------ Data to examine ------

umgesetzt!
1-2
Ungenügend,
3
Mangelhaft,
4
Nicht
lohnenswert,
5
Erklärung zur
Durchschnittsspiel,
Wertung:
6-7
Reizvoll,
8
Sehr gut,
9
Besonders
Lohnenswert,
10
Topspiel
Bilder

------

Work to be completed – Reproduce the lines of each item above without any changes.

Solution to this exercise –
umgesetzt!
1-2
Ungenügend,
3
Mangelhaft,
4
Nicht
lohnenswert,
5
Erklärung zur
Durchschnittsspiel,
Wertung:
6-7
Reizvoll,
8
Sehr gut,
9
Besonders
Lohnenswert,
10
Topspiel
Bilder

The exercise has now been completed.